Born in Stoke-on-Trent, England, Welch earned a B.A. in 1961 and an M.A. in 1964, both in natural sciences, from Cambridge University. He received a Ph.D. in chemistry from the University of London in 1965.
After working briefly as a research associate at Brookhaven National Laboratory in Upton, N.Y., Welch joined the Washington University School of Medicine’s Mallinckrodt Institute of Radiology in 1967 as an assistant professor of radiation chemistry. Two years later, he transferred to the university’s department of chemistry as an associate professor.
Moving between the institute and the department throughout his 45-year career at Washington University, he was named a full professor of radiation chemistry in 1974. He became director of the institute’s Division of Radiation Sciences in 1990 and became a professor of biomedical engineering in 2000.

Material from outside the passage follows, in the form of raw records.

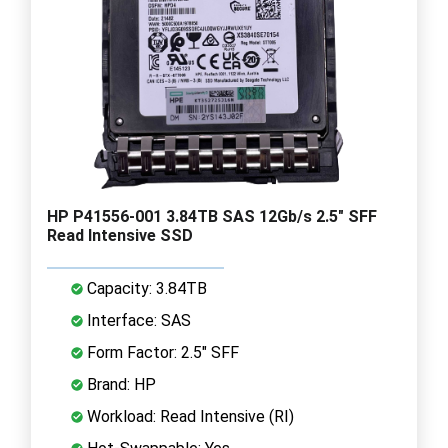
HP P41556-001 3.84TB SAS 12Gb/s 2.5" SFF
Read Intensive SSD
Capacity: 3.84TB
Interface: SAS
Form Factor: 2.5" SFF
Brand: HP
Workload: Read Intensive (RI)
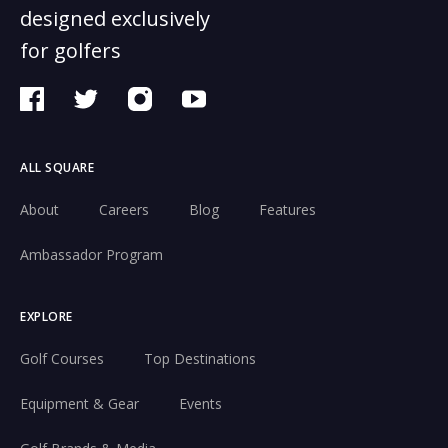
designed exclusively
for golfers
ALL SQUARE
About
Careers
Blog
Features
Ambassador Program
EXPLORE
Golf Courses
Top Destinations
Equipment & Gear
Events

Welch developed radioactive compounds that led to major advances in how physicians diagnose and treat cancer and other diseases. He was the author of 550 scientific papers and four books on the use of radioactive drugs to diagnose and treat disease.

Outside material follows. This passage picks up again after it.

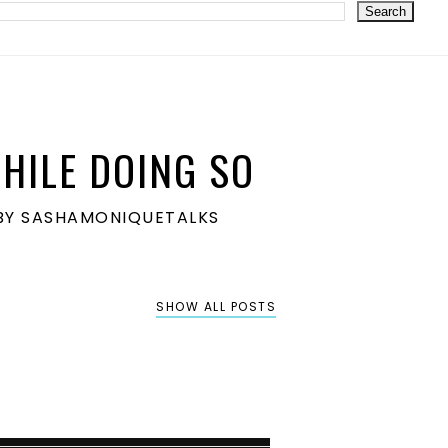
HILE DOING SO
S BY SASHAMONIQUETALKS
SHOW ALL POSTS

Welch was a member of numerous organizations, including the Royal Society of Chemistry, the Radiation Research Society, and ACS, which he joined in 1966. He received many awards, including three from ACS: the St. Louis Award, the Glenn T. Seaborg Award for Nuclear Chemistry, and the Midwest Award.
The Radiopharmaceutical Sciences Council of the Society of Nuclear Medicine created the Michael J. Welch Award in 2008 to recognize individuals for their contributions to the field of radiopharmaceutical chemistry. In addition, the Welch family recently established the Dr. Michael J. Welch Foundation to promote research in cancer imaging.
Welch had a lifelong passion for sports—he was captain of his high school swim team, played water polo, and coached youth soccer in St. Louis from 1975 until 1983. A devoted soccer fan, he was a supporter of the Stoke City Potters and the Barclays Premier League.
He is survived by his son, Colin; daughter, Lesley Tomlin; and five grandchildren.